:: Exercise data ::
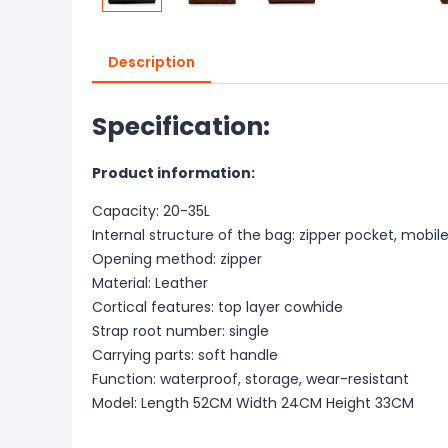
Description
Specification:
Product information:
Capacity: 20-35L
Internal structure of the bag: zipper pocket, mob
Opening method: zipper
Material: Leather
Cortical features: top layer cowhide
Strap root number: single
Carrying parts: soft handle
Function: waterproof, storage, wear-resistant
Model: Length 52CM Width 24CM Height 33CM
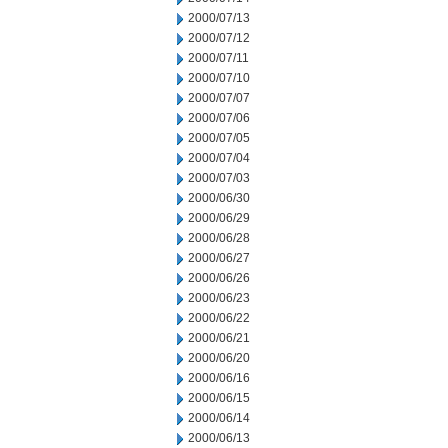
2000/07/13
2000/07/12
2000/07/11
2000/07/10
2000/07/07
2000/07/06
2000/07/05
2000/07/04
2000/07/03
2000/06/30
2000/06/29
2000/06/28
2000/06/27
2000/06/26
2000/06/23
2000/06/22
2000/06/21
2000/06/20
2000/06/16
2000/06/15
2000/06/14
2000/06/13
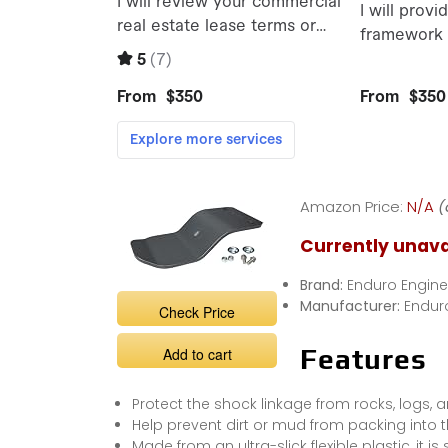
Amazon Price:
N/A
(
Currently unava
Brand:
Enduro Engine
Manufacturer:
Endur
Check Price
Features
Add to cart
Protect the shock linkage from rocks, logs, 
Help prevent dirt or mud from packing into t
Made from an ultra-slick flexible plastic, it is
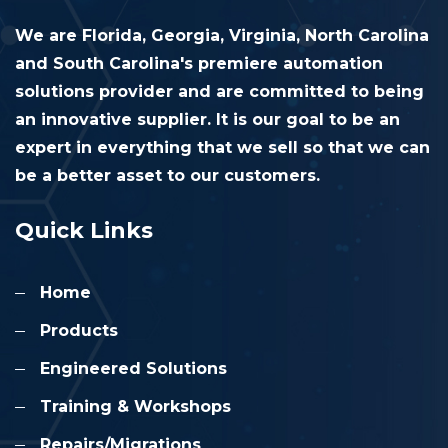
We are Florida, Georgia, Virginia, North Carolina
and South Carolina's premiere automation
solutions provider and are committed to being
an innovative supplier. It is our goal to be an
expert in everything that we sell so that we can
be a better asset to our customers.
Quick Links
Home
Products
Engineered Solutions
Training & Workshops
Repairs/Migrations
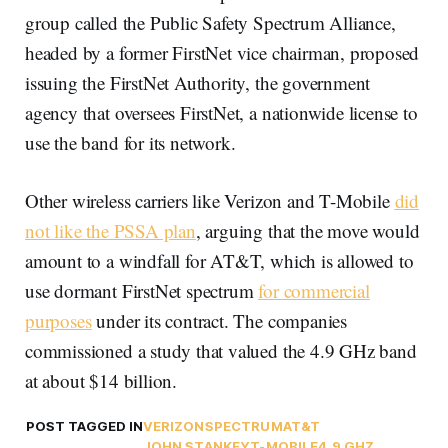
group called the Public Safety Spectrum Alliance,
headed by a former FirstNet vice chairman, proposed
issuing the FirstNet Authority, the government
agency that oversees FirstNet, a nationwide license to
use the band for its network.
Other wireless carriers like Verizon and T-Mobile
did
not like the PSSA plan
, arguing that the move would
amount to a windfall for AT&T, which is allowed to
use dormant FirstNet spectrum
for commercial
purposes
under its contract. The companies
commissioned a study that valued the 4.9 GHz band
at about $14 billion.
POST TAGGED IN
VERIZON
SPECTRUM
AT&T
JOHN STANKEY
T-MOBILE
4.9 GHZ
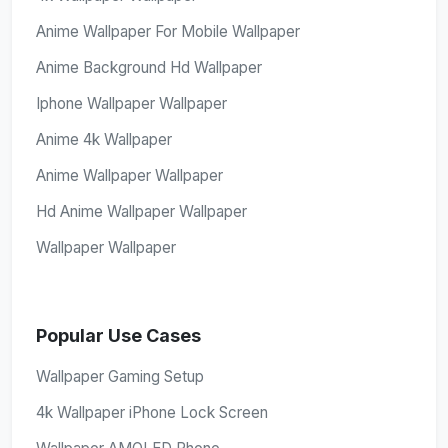
Anime Wallpaper For Mobile Wallpaper
Anime Background Hd Wallpaper
Iphone Wallpaper Wallpaper
Anime 4k Wallpaper
Anime Wallpaper Wallpaper
Hd Anime Wallpaper Wallpaper
Wallpaper Wallpaper
Popular Use Cases
Wallpaper Gaming Setup
4k Wallpaper iPhone Lock Screen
:::
◆ Exercise description: Please write every line above out exactly as given, except for any pictures.

◆ Answer to this task:
Description
Specification:
Product information:
Capacity: 20-35L
Internal structure of the bag: zipper pocket, mob
Opening method: zipper
Material: Leather
Cortical features: top layer cowhide
Strap root number: single
Carrying parts: soft handle
Function: waterproof, storage, wear-resistant
Model: Length 52CM Width 24CM Height 33CM
2000/07/13
2000/07/12
2000/07/11
2000/07/10
2000/07/07
2000/07/06
2000/07/05
2000/07/04
2000/07/03
2000/06/30
2000/06/29
2000/06/28
2000/06/27
2000/06/26
2000/06/23
2000/06/22
2000/06/21
2000/06/20
2000/06/16
2000/06/15
2000/06/14
2000/06/13
Amazon Price:
N/A
(
Currently unava
Brand:
Enduro Engine
Manufacturer:
Endur
Check Price
Features
Add to cart
Protect the shock linkage from rocks, logs, 
Help prevent dirt or mud from packing into t
Made from an ultra-slick flexible plastic, it is
We are Florida, Georgia, Virginia, North Carolina
and South Carolina's premiere automation
solutions provider and are committed to being
an innovative supplier. It is our goal to be an
expert in everything that we sell so that we can
be a better asset to our customers.
Quick Links
Home
Products
Engineered Solutions
Training & Workshops
Repairs/Migrations
group called the Public Safety Spectrum Alliance,
headed by a former FirstNet vice chairman, proposed
issuing the FirstNet Authority, the government
agency that oversees FirstNet, a nationwide license to
use the band for its network.
Other wireless carriers like Verizon and T-Mobile
did
not like the PSSA plan
, arguing that the move would
amount to a windfall for AT&T, which is allowed to
use dormant FirstNet spectrum
for commercial
purposes
under its contract. The companies
commissioned a study that valued the 4.9 GHz band
at about $14 billion.
POST TAGGED IN
VERIZON
SPECTRUM
AT&T
JOHN STANKEY
T-MOBILE
4.9 GHZ
Anime Wallpaper For Mobile Wallpaper
Anime Background Hd Wallpaper
Iphone Wallpaper Wallpaper
Anime 4k Wallpaper
Anime Wallpaper Wallpaper
Hd Anime Wallpaper Wallpaper
Wallpaper Wallpaper
Popular Use Cases
Wallpaper Gaming Setup
4k Wallpaper iPhone Lock Screen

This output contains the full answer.